## Dataset extract
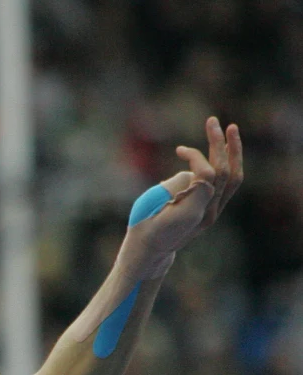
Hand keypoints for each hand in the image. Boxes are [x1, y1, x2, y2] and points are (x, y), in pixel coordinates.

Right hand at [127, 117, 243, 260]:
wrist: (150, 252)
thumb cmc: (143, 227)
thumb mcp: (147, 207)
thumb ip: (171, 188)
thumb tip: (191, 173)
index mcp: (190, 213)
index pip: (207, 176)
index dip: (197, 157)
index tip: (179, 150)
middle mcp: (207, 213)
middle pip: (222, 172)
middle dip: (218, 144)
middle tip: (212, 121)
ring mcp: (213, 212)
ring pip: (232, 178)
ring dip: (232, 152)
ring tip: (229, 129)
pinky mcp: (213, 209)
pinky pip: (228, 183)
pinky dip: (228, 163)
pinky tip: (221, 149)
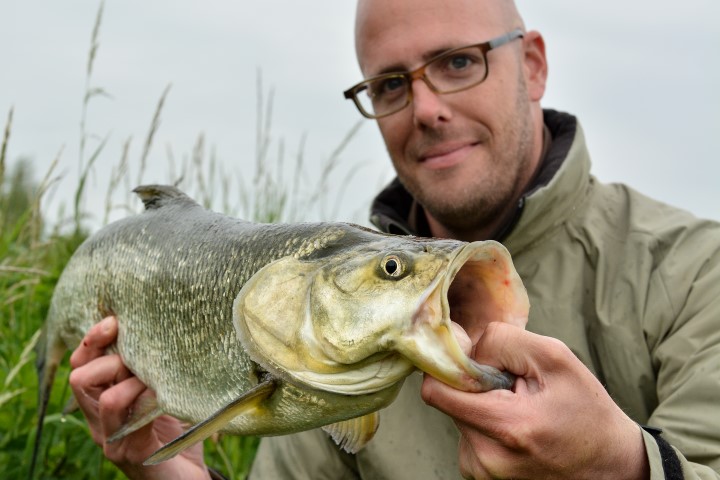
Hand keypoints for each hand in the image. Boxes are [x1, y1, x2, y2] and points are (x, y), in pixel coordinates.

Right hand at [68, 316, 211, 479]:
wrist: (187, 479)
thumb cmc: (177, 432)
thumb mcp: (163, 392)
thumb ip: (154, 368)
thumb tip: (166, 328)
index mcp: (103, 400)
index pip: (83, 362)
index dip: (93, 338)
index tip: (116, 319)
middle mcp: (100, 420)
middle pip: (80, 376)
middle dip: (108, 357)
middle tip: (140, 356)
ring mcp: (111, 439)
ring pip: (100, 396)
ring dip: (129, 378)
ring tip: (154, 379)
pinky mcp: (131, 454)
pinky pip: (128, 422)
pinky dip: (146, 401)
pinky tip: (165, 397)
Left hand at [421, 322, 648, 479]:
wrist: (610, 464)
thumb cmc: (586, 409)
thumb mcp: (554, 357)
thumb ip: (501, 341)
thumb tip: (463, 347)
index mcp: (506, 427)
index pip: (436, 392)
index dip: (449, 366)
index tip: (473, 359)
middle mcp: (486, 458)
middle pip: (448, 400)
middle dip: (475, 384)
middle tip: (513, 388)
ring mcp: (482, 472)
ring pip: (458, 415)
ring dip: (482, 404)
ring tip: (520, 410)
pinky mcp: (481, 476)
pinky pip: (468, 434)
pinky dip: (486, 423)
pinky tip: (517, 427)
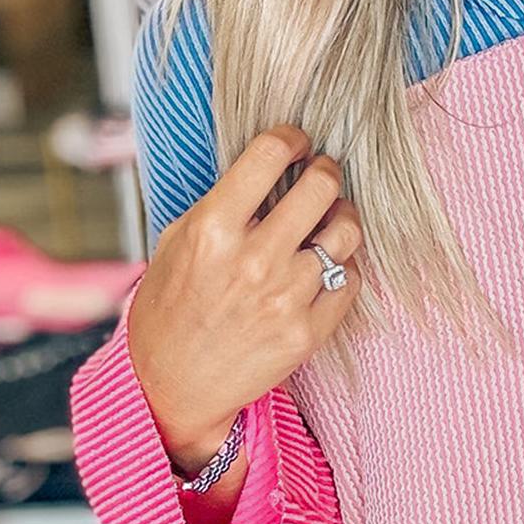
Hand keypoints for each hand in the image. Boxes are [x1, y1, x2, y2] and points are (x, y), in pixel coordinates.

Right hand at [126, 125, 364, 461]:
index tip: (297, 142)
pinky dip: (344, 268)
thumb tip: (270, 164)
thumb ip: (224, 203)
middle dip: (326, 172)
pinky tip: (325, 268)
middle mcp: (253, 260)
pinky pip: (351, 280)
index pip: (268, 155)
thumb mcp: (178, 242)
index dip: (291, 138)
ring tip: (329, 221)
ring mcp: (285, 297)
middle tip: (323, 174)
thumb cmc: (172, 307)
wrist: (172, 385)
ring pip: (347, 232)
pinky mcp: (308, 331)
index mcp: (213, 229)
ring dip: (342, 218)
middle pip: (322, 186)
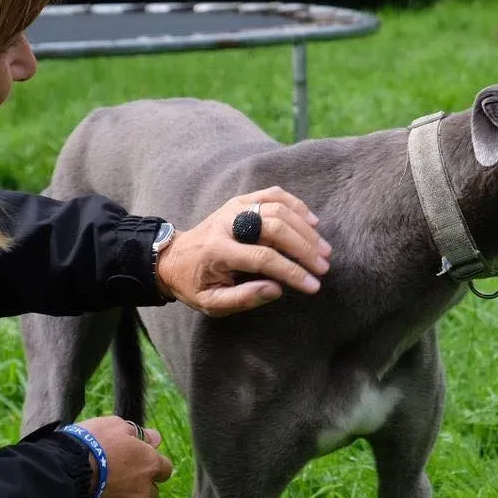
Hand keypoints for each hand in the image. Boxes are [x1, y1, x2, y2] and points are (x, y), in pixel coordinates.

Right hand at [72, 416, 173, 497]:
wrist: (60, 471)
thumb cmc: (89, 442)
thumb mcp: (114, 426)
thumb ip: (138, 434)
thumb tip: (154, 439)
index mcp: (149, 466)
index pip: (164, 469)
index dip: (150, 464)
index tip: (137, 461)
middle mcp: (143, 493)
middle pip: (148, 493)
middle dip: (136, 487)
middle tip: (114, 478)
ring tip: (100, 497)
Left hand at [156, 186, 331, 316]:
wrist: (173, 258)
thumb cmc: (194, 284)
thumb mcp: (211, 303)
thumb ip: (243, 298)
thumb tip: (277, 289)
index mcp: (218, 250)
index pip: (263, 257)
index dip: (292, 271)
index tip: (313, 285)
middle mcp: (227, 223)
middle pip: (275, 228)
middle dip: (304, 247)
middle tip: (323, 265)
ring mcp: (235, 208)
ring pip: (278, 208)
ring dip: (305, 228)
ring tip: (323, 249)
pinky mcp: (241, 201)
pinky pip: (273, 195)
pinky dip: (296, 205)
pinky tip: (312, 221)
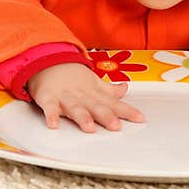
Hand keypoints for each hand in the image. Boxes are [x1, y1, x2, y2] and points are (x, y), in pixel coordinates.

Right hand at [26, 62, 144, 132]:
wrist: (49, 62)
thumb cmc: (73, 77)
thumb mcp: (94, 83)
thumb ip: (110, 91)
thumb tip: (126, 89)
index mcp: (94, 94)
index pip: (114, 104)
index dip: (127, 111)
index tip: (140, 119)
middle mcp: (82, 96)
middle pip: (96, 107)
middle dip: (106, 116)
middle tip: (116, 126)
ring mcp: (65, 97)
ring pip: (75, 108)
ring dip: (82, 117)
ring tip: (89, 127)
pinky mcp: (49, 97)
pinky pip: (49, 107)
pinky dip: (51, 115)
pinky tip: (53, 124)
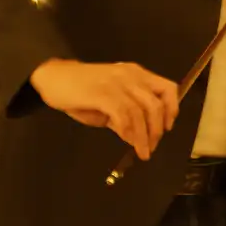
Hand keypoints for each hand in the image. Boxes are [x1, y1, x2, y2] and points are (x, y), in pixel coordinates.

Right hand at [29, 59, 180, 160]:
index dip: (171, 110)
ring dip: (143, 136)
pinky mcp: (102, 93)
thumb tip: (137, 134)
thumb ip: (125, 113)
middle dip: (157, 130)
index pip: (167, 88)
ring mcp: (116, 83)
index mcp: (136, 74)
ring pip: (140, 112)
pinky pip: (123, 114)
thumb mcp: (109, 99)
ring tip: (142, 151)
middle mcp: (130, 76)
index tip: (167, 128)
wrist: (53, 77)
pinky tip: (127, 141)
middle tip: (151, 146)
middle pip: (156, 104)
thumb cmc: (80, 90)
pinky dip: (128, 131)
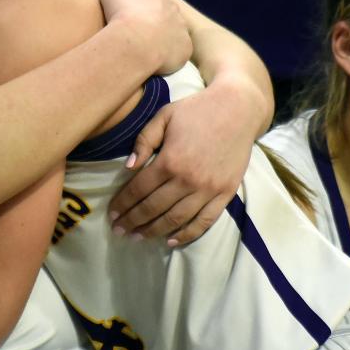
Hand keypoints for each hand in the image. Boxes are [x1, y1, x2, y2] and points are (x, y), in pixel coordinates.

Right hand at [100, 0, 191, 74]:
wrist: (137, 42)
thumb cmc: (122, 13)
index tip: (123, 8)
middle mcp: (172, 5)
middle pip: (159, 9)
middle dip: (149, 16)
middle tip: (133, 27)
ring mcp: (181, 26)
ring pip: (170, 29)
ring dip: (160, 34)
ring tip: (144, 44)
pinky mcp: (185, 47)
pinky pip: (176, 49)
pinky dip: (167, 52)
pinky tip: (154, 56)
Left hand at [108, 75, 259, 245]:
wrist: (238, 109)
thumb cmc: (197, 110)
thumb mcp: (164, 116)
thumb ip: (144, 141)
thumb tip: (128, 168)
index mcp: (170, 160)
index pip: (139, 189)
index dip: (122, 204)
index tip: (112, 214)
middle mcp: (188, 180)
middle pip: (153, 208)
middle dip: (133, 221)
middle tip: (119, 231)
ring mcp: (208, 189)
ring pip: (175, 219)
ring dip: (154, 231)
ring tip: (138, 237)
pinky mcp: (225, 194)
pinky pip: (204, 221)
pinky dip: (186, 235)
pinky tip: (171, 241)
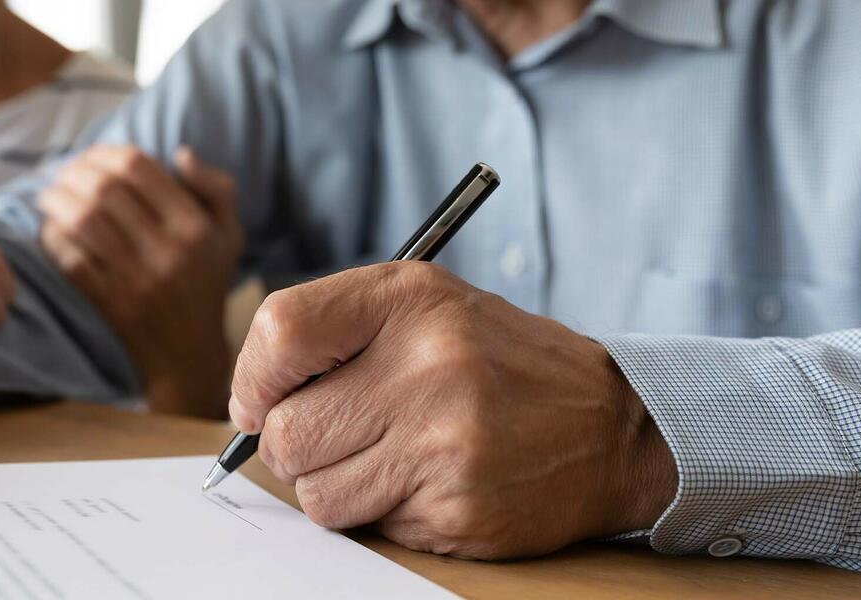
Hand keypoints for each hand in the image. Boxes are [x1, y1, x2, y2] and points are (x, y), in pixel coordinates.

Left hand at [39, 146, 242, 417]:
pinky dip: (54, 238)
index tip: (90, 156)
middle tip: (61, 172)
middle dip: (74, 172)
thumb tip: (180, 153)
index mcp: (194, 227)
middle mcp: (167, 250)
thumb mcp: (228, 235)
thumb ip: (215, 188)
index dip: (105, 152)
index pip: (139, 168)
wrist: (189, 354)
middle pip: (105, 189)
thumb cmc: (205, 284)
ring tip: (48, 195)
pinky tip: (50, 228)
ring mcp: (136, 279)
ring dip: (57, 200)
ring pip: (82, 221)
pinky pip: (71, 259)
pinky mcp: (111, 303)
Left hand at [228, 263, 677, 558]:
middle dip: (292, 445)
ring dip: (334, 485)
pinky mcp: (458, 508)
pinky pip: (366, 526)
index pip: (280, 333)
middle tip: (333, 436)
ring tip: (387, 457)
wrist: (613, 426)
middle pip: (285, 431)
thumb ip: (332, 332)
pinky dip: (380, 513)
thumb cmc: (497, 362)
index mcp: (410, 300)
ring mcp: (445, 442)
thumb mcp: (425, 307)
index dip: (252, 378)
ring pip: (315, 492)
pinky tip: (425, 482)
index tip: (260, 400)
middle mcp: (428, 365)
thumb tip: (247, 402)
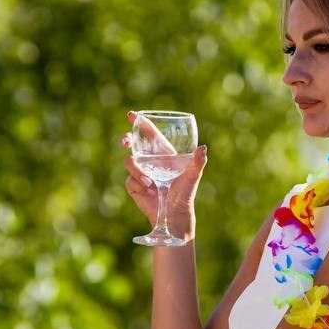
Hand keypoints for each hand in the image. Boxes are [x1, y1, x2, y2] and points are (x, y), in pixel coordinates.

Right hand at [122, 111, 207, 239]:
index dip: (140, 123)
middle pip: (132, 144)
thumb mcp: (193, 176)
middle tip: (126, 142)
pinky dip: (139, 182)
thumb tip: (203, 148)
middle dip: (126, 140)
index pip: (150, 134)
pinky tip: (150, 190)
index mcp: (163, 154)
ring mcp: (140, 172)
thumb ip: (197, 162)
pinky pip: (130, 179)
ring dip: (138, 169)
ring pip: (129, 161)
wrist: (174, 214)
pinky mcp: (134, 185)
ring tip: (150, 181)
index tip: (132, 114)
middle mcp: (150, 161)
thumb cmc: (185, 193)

## Your objective
Up in the listing, locate the line with "pinky tip: (221, 149)"; print it and every line after it down to the line with "thumb tip: (463, 347)", which is included too. Skip the pictures.

## Answer to this problem
pinky tip: (221, 149)
Hand keypoints for each hand in the image. Boxes are [x1, y1, x2, y2] and points are (x, y), in pixel coordinates.

Right hand at [68, 316, 211, 479]:
wrist: (187, 479)
thumb cmc: (177, 432)
thumb mcp: (163, 392)
thumb ip: (154, 368)
thumb tip: (166, 328)
index mcp: (103, 400)
index pip: (83, 362)
index dip: (93, 338)
index tip: (116, 319)
middle mcp: (100, 420)
middle pip: (80, 376)
middle dip: (108, 357)
middle tip: (140, 356)
ring mcp: (111, 439)
ring pip: (100, 396)
ring dip: (129, 378)
ring tip: (154, 379)
pinky mcp: (131, 454)
pinky pip: (128, 422)
pinky dip: (146, 401)
pinky tip: (165, 397)
Left hand at [421, 322, 648, 479]:
wrist: (610, 464)
thumb cmc: (586, 409)
thumb mcp: (554, 357)
thumb ip: (501, 341)
thumb tip: (463, 347)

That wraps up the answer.